Let's be generous and assume that 64MB should be a reasonable upper-bound (though I think that getting it under 16MB should be possible), in which case what exactly is the other 1.09GB of RAM being used for?


I'm not entirely sure on this, but I believe that what we're seeing is the WASM runtime allocating memory for its potential needs, but not totally using it all.

The entire filesystem, all the executables, all uploaded files, and all database data lives in memory in the virtual filesystem. I think we could trim down the default allocation but it might actually be meaningless anyway; that GB won't steal real RAM unless it fills up inside the environment.

Someone can probably check me on this, but if my memory serves me right this is what's going on.


In like 1997 I was doing some work with a 5x86-133 with 24mb ram and a 2gb disk, running NT 3.51, MS SQL server, IIS and Visual Studio 4. IIRC, the servers usually ran in less than 500kb committed each.
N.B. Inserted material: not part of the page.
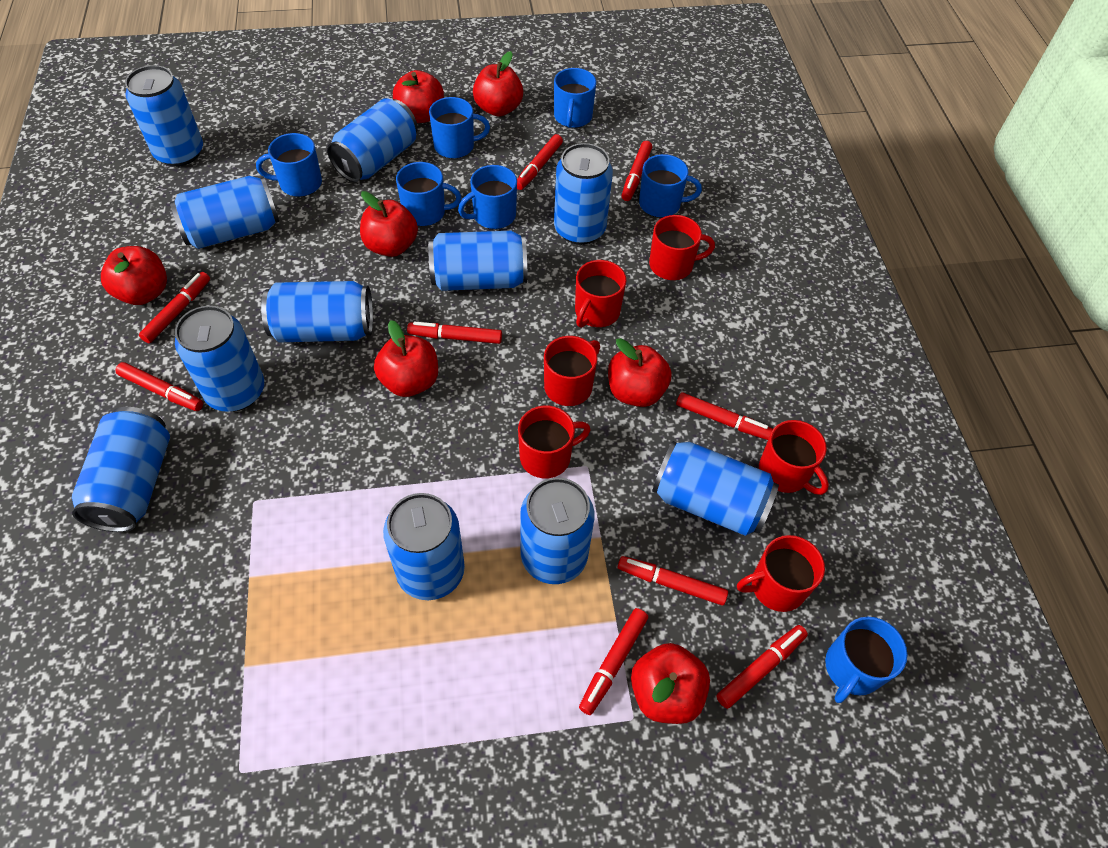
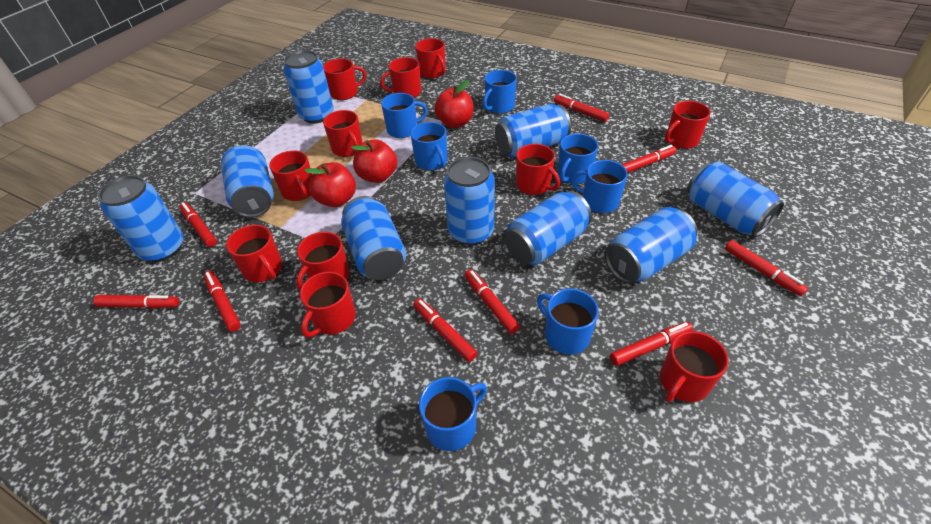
blue can: 11 -> 9
red apple: 7 -> 3
red mug: 6 -> 11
> That's horrifying because, theoretically, it should be a tiny, tiny fraction of that: on bare-metal we can run PHP + MySQL (let alone SQLite) + Apache within a few dozen MB of RAM

Only being half-facetious here: if the old stack was so great, why aren't you still using it? I know someone who swore by ColdFusion, but won't use BlueDragon or Lucee because the world has moved on from CFML; templated HTML-generation on the server is no longer the only game in town


> if the old stack was so great, why aren't you still using it?
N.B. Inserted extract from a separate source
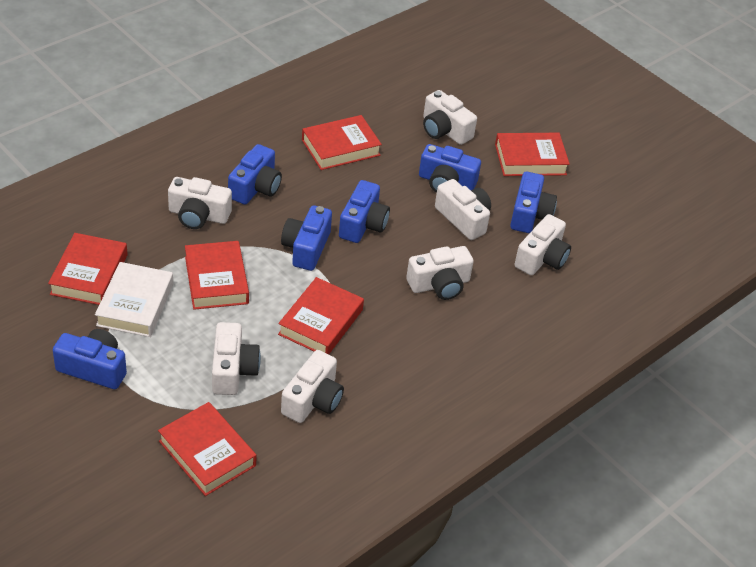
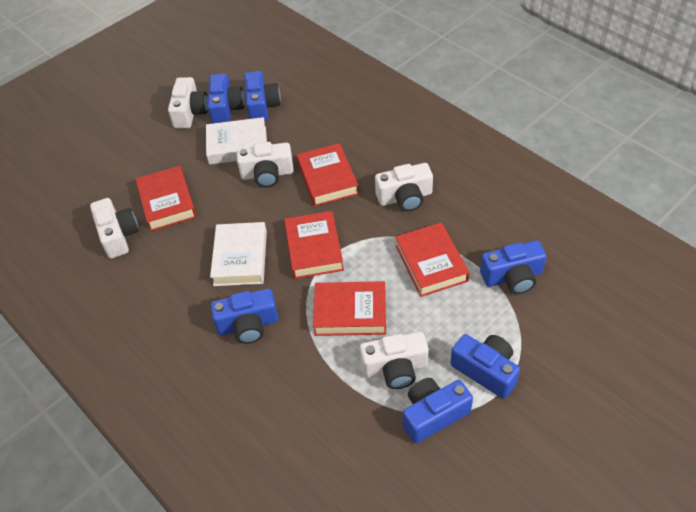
red book: 6 -> 5
white book: 1 -> 2
white camera: 7 -> 5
I am, granted, current-versions-thereof - though with more recent OS versions the RAM requirements just go up, because modern OSes (especially Windows Server) are built to more aggressively cache things in RAM to avoid paging to disk.
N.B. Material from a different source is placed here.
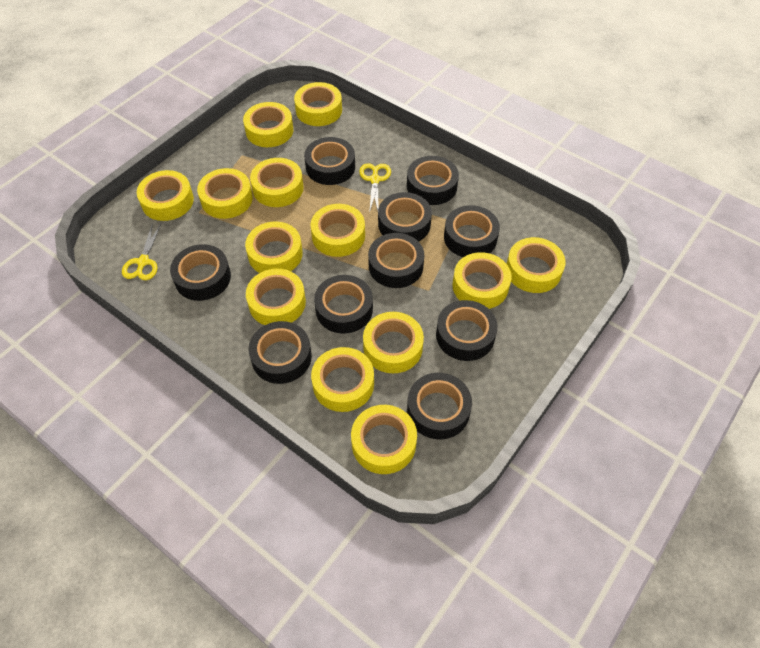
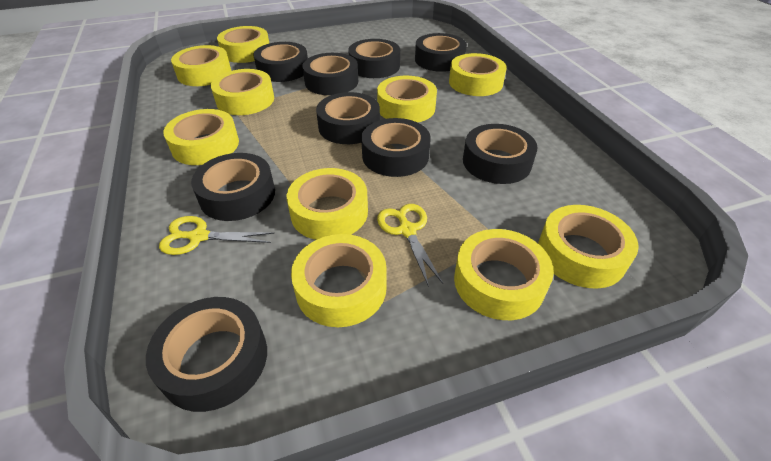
black tape: 10 -> 9
yellow tape: 13 -> 10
I work primarily in .NET and that is also RAM-hungry: it allocates a huge chunk of RAM for each CPU core for per-thread GC purposes - which does drastically improve GC perf in production - and if prod has only 1-4 VM cores assigned this isn't a problem - but on my dev box with its 24-core Xeon CPU it means even a Hello World program will consume probably 500MB+ of RAM - ugh. To-date, I haven't found a way to control or limit this.

But my post wasn't me complaining about my current situation - more about my despair at the lack of belt-tightening from certain platform vendors like Chromium - or in this case, why compiling to WASM instead of native results in this level of RAM usage.


Difficult to say without proper debugging tools. Chrome dev tools seems to cause it to not run for me.


> in which case what exactly is the other 1.09GB of RAM being used for?

Wrong answers only?


Caching alternate data streams

Dr. Watson

McAfee antivirus


The browser task manager may claim that, but actually watching Windows Task Manager, my total memory usage increases by about 300MB when I visit the playground, not 1GB. Maybe a lot of the memory is uncommitted.